SET EXERCISE: Reproduce every line of the entries below character for character, leaving out the pictures.

THE RECORDS:
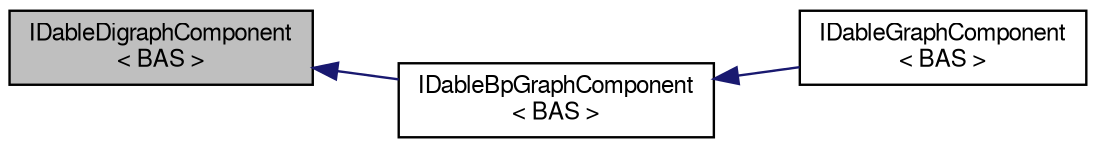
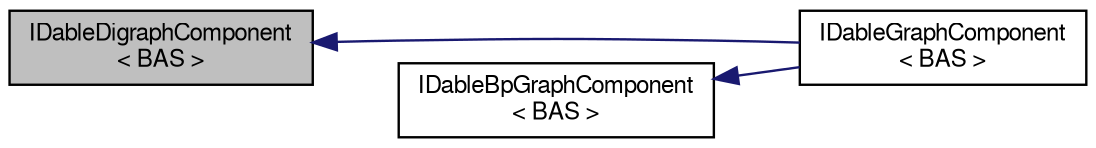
  digraph {
    rankdir=LR
    node [color=black fillcolor=white fontname=FreeSans fontsize=10 shape=record style=filled]
    edge [color=midnightblue dir=back fontname=FreeSans fontsize=10 labelfontname=FreeSans labelfontsize=10 style=solid]
    n1 [fillcolor=grey75 fontcolor=black height=0.2 label="IDableDigraphComponent\l\< BAS \>" width=0.4]
    n2 [height=0.2 label="IDableGraphComponent\l\< BAS \>" width=0.4]
    n3 [height=0.2 label="IDableBpGraphComponent\l\< BAS \>" width=0.4]
-   n1 -> n3
+   n1 -> n2
    n3 -> n2
  }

SOLUTION FOR THIS EXERCISE:
  digraph {
    rankdir=LR
    node [color=black fillcolor=white fontname=FreeSans fontsize=10 shape=record style=filled]
    edge [color=midnightblue dir=back fontname=FreeSans fontsize=10 labelfontname=FreeSans labelfontsize=10 style=solid]
    n1 [fillcolor=grey75 fontcolor=black height=0.2 label="IDableDigraphComponent\l\< BAS \>" width=0.4]
    n2 [height=0.2 label="IDableGraphComponent\l\< BAS \>" width=0.4]
    n3 [height=0.2 label="IDableBpGraphComponent\l\< BAS \>" width=0.4]
-   n1 -> n3
+   n1 -> n2
    n3 -> n2
  }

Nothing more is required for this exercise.